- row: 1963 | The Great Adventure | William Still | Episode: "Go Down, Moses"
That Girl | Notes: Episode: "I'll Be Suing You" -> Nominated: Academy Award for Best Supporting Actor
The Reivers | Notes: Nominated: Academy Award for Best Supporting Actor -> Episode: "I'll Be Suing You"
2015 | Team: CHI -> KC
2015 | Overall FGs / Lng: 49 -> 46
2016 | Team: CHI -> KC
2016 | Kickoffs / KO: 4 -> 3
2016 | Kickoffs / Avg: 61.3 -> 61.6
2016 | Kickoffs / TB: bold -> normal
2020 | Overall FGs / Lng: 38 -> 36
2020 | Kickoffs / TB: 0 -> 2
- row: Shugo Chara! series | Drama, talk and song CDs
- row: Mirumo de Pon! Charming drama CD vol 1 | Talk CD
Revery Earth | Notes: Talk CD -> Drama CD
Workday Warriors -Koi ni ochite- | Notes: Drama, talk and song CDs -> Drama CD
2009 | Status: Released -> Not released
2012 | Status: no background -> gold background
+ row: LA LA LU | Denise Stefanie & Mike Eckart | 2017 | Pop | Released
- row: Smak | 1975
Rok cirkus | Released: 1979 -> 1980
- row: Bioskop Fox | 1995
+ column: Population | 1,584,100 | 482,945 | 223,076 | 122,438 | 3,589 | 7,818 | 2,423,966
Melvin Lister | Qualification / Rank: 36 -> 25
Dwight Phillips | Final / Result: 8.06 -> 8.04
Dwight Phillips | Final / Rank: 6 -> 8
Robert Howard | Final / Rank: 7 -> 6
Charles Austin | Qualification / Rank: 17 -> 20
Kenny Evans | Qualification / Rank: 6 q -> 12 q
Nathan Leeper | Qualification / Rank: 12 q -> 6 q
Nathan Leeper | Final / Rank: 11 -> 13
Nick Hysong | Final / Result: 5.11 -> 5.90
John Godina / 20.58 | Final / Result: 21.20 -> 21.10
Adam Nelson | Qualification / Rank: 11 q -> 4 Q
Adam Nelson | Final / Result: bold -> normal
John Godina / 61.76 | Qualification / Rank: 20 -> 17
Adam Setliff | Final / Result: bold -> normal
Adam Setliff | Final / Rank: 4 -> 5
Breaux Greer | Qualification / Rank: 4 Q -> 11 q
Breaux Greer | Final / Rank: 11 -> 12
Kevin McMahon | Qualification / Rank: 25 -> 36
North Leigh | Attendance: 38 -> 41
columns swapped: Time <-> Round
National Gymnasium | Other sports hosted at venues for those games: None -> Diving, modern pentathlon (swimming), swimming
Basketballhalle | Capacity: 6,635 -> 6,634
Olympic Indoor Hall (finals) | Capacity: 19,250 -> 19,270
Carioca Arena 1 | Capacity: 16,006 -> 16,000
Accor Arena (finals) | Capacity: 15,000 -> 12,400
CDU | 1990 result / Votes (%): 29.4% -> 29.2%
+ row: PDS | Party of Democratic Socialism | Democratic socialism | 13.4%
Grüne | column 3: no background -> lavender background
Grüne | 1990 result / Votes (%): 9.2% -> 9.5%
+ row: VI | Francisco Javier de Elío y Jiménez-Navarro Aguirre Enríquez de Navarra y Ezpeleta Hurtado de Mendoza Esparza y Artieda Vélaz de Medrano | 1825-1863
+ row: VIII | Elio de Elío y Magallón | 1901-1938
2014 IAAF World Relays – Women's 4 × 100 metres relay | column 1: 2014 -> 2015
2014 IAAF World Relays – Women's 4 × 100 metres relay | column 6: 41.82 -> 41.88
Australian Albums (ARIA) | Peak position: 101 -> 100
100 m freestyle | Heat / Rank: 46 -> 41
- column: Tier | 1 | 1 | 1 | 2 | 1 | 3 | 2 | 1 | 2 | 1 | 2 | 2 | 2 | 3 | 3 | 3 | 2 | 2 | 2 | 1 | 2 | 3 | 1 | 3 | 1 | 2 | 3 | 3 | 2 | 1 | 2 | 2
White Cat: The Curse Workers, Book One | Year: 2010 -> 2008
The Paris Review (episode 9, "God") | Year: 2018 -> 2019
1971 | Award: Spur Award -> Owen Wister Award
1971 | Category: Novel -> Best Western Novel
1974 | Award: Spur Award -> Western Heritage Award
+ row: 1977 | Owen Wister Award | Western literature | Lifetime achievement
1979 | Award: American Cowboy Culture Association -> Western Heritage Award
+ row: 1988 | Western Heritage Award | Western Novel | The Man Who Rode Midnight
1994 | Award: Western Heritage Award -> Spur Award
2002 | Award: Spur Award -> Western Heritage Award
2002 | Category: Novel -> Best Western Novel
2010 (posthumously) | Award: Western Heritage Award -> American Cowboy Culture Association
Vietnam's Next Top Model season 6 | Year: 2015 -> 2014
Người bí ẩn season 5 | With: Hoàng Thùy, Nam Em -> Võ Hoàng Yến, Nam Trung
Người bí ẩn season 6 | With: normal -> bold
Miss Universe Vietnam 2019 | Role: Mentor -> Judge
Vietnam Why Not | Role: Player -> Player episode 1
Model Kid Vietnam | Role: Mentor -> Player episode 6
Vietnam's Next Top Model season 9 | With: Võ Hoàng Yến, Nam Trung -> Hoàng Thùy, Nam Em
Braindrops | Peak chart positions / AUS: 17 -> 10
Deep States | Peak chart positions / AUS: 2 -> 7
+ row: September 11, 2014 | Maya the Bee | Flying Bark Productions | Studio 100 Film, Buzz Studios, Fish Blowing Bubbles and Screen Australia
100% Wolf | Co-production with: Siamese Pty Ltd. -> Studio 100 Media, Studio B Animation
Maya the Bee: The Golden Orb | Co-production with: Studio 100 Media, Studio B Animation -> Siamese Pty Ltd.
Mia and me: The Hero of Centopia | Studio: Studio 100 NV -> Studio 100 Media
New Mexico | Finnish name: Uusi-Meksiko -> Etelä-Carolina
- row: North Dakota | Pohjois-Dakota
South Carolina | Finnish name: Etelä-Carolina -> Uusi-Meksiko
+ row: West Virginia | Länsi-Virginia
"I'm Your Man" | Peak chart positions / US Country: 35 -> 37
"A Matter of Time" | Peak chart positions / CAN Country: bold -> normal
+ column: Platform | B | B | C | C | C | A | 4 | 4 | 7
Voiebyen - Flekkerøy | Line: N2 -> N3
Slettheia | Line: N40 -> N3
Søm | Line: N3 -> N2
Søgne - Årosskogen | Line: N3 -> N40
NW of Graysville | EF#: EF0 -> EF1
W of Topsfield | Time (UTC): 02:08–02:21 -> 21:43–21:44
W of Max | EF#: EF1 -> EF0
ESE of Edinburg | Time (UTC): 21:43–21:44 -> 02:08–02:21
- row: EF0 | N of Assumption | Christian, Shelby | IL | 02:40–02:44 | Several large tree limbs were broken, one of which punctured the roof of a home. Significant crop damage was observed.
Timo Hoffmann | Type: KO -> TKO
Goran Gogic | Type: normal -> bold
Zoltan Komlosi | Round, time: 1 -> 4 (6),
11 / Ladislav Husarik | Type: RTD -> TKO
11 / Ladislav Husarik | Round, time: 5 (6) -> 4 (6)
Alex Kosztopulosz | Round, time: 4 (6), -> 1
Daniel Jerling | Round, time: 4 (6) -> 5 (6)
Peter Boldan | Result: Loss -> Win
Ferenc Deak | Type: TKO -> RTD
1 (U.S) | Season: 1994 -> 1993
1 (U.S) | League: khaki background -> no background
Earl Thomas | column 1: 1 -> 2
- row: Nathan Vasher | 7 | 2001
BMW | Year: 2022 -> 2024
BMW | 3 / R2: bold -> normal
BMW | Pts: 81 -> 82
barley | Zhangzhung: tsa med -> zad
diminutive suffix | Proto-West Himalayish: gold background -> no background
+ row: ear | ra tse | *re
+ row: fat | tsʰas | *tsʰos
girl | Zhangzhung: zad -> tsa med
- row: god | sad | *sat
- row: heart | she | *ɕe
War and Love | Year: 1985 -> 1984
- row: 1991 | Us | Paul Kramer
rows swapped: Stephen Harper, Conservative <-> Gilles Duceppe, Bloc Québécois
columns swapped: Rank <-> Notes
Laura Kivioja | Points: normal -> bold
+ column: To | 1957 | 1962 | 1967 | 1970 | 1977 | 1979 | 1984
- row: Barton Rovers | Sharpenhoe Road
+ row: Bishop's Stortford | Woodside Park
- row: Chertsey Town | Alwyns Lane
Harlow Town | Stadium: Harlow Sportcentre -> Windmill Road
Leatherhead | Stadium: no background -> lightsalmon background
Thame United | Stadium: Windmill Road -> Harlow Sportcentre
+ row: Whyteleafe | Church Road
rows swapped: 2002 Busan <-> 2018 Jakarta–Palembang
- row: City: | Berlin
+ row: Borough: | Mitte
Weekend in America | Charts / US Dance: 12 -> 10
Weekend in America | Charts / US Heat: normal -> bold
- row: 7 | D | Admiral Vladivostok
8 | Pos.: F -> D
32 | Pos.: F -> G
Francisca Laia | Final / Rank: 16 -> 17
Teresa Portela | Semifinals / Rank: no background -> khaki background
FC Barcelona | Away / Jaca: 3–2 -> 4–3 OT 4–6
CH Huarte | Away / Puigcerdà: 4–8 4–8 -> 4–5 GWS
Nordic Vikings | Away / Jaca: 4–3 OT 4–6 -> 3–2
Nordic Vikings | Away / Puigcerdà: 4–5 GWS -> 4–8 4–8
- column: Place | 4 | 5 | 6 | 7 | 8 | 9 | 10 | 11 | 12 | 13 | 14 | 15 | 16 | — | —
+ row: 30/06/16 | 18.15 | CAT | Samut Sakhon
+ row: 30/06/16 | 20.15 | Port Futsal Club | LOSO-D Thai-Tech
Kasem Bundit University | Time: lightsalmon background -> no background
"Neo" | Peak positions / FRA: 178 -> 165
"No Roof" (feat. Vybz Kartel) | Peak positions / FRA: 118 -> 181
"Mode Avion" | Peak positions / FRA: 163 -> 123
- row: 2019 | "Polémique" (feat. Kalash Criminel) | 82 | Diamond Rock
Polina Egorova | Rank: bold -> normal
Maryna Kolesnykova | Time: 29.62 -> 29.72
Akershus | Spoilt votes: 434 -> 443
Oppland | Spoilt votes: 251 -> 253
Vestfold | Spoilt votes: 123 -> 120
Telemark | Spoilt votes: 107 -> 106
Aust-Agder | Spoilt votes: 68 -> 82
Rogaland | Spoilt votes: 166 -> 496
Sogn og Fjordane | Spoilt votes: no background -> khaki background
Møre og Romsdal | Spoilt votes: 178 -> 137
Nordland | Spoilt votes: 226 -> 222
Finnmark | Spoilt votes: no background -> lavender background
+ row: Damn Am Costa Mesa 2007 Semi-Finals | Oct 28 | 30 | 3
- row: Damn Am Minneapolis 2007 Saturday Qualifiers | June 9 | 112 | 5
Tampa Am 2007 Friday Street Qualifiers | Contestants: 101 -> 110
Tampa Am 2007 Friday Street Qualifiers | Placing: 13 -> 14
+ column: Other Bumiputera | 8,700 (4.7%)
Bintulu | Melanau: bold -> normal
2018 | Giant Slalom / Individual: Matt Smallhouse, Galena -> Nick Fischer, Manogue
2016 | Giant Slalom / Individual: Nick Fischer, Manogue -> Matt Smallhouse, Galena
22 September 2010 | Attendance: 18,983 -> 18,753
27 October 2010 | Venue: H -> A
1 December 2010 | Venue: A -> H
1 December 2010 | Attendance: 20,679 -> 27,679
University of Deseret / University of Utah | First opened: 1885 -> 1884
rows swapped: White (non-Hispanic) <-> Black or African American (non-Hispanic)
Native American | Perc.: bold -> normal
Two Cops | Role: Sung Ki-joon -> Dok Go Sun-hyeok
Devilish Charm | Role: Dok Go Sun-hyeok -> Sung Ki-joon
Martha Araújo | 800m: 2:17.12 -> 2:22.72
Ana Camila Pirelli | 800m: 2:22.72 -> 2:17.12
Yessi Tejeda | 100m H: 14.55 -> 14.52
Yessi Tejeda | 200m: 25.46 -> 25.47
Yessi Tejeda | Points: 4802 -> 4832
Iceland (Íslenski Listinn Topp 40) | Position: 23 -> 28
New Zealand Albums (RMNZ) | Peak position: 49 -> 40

----------------------------------------

Write out the rows from the first line down to and including the line containing "CDU | 1990 result / Votes (%): 29.4% -> 29.2%", reproducing each line without any change.

- row: 1963 | The Great Adventure | William Still | Episode: "Go Down, Moses"
That Girl | Notes: Episode: "I'll Be Suing You" -> Nominated: Academy Award for Best Supporting Actor
The Reivers | Notes: Nominated: Academy Award for Best Supporting Actor -> Episode: "I'll Be Suing You"
2015 | Team: CHI -> KC
2015 | Overall FGs / Lng: 49 -> 46
2016 | Team: CHI -> KC
2016 | Kickoffs / KO: 4 -> 3
2016 | Kickoffs / Avg: 61.3 -> 61.6
2016 | Kickoffs / TB: bold -> normal
2020 | Overall FGs / Lng: 38 -> 36
2020 | Kickoffs / TB: 0 -> 2
- row: Shugo Chara! series | Drama, talk and song CDs
- row: Mirumo de Pon! Charming drama CD vol 1 | Talk CD
Revery Earth | Notes: Talk CD -> Drama CD
Workday Warriors -Koi ni ochite- | Notes: Drama, talk and song CDs -> Drama CD
2009 | Status: Released -> Not released
2012 | Status: no background -> gold background
+ row: LA LA LU | Denise Stefanie & Mike Eckart | 2017 | Pop | Released
- row: Smak | 1975
Rok cirkus | Released: 1979 -> 1980
- row: Bioskop Fox | 1995
+ column: Population | 1,584,100 | 482,945 | 223,076 | 122,438 | 3,589 | 7,818 | 2,423,966
Melvin Lister | Qualification / Rank: 36 -> 25
Dwight Phillips | Final / Result: 8.06 -> 8.04
Dwight Phillips | Final / Rank: 6 -> 8
Robert Howard | Final / Rank: 7 -> 6
Charles Austin | Qualification / Rank: 17 -> 20
Kenny Evans | Qualification / Rank: 6 q -> 12 q
Nathan Leeper | Qualification / Rank: 12 q -> 6 q
Nathan Leeper | Final / Rank: 11 -> 13
Nick Hysong | Final / Result: 5.11 -> 5.90
John Godina / 20.58 | Final / Result: 21.20 -> 21.10
Adam Nelson | Qualification / Rank: 11 q -> 4 Q
Adam Nelson | Final / Result: bold -> normal
John Godina / 61.76 | Qualification / Rank: 20 -> 17
Adam Setliff | Final / Result: bold -> normal
Adam Setliff | Final / Rank: 4 -> 5
Breaux Greer | Qualification / Rank: 4 Q -> 11 q
Breaux Greer | Final / Rank: 11 -> 12
Kevin McMahon | Qualification / Rank: 25 -> 36
North Leigh | Attendance: 38 -> 41
columns swapped: Time <-> Round
National Gymnasium | Other sports hosted at venues for those games: None -> Diving, modern pentathlon (swimming), swimming
Basketballhalle | Capacity: 6,635 -> 6,634
Olympic Indoor Hall (finals) | Capacity: 19,250 -> 19,270
Carioca Arena 1 | Capacity: 16,006 -> 16,000
Accor Arena (finals) | Capacity: 15,000 -> 12,400
CDU | 1990 result / Votes (%): 29.4% -> 29.2%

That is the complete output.